McGrath filed the complaint in state district court in Helena Wednesday against Janssen Pharmaceutica Inc. and AstraZeneca Pharmaceuticals LP over their prescription drugs Risperdal and Seroquel, respectively. These medicines were intended to treat adult schizophrenia and short-term treatment of acute mania associated with bipolar disorder.

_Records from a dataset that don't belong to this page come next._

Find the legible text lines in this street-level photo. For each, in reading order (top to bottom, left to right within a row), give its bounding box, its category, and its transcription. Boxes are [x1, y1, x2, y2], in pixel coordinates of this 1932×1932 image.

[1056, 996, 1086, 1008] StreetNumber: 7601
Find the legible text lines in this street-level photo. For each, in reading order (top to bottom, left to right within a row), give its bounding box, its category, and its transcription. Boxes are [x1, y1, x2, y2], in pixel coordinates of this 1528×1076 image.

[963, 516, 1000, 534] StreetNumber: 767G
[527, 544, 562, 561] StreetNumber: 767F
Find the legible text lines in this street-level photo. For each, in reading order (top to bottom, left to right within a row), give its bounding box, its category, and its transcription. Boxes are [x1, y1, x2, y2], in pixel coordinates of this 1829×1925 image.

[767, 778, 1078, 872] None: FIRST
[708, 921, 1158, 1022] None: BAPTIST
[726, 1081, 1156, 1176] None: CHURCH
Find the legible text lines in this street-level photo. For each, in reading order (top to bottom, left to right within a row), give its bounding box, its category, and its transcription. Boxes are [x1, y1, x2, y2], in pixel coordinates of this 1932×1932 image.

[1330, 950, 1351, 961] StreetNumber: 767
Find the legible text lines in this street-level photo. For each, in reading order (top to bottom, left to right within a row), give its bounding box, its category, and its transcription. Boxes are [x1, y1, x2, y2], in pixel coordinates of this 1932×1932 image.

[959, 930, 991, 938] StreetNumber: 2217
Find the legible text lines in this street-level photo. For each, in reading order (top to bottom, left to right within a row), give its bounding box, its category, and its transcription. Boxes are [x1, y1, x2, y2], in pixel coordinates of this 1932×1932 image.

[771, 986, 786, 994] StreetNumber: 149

He charged that the two companies “have engaged in false and misleading marketing, advertising and sales campaigns to promote these drugs for non-medically indicated uses.” McGrath said the companies “successfully deceived physicians, citizen-users and others in the medical community” about the safety of these drugs compared to other antipsychotic drugs in order to carve out a greater market share.
This false promotion of these two atypical antipsychotic drugs have led to some Montanans who faced “serious injuries, illnesses, diseases or death,” McGrath said.
He said the two companies illegally marketed and promoted Risperdal and Seroquel for uses not approved by the U.S. Food and Drug Administration, including treatment of dementia, sleep disorders, depression, attention deficit disorder, autism, depression, mood disorders and others.
That unlawful marketing and promotion turned Risperdal into one of the best-selling prescription drugs last year, with $4.2 billion in sales, McGrath said. Likewise, Seroquel captured 24 percent of the market in 2006, with $3.4 billion in sales to make it AstraZeneca’s top-selling prescription drug, he said.
Among the host of side effects of the two drugs cited by McGrath are obesity, diabetes, hypertension and kidney disease.
As a result of the two companies’ “improper, false and misleading marketing of these atypical antipsychotic drugs,” the state of Montana and its citizens and other entities were injured and damaged, McGrath said. Some were people on Montana Medicaid, the state-federal program to pay for health care for poor people.
McGrath said when Risperdal and Seroquel left the hands of the two companies, “they were in defective condition, unreasonably dangerous in their design, manufacture, testing and marketing and were so at the time when they were prescribed by physicians in Montana.”
McGrath asked District Judge Thomas Honzel to rule that the two drugs were defective and dangerous, that the two companies engaged in false, misleading advertising and promotion, and that their conduct was unlawful.
He sought civil penalties of $10,000 for each violation of state law, an order returning to the state all revenues made by the two companies here for sales of the drugs to Montanans, restitution, triple damages and attorney fees. McGrath also asked the court to award punitive and exemplary damages as appropriate.
Janssen is based in New Jersey and is a wholly owned subsidiary of Johnson & Johnson. AstraZeneca, whose American offices are in Delaware, is the U.S. subsidiary of a Swedish entity that has corporate headquarters in the United Kingdom.
Similar lawsuits have been filed in other states. Attorney William Rossbach of Missoula, joined by two lawyers from Pennsylvania and two from Texas, handled the case for McGrath.
A spokesman for AstraZeneca said the company would have no comment on the lawsuit until it had a chance to review McGrath’s complaint. The State Bureau was unable to reach a spokesman for Janssen.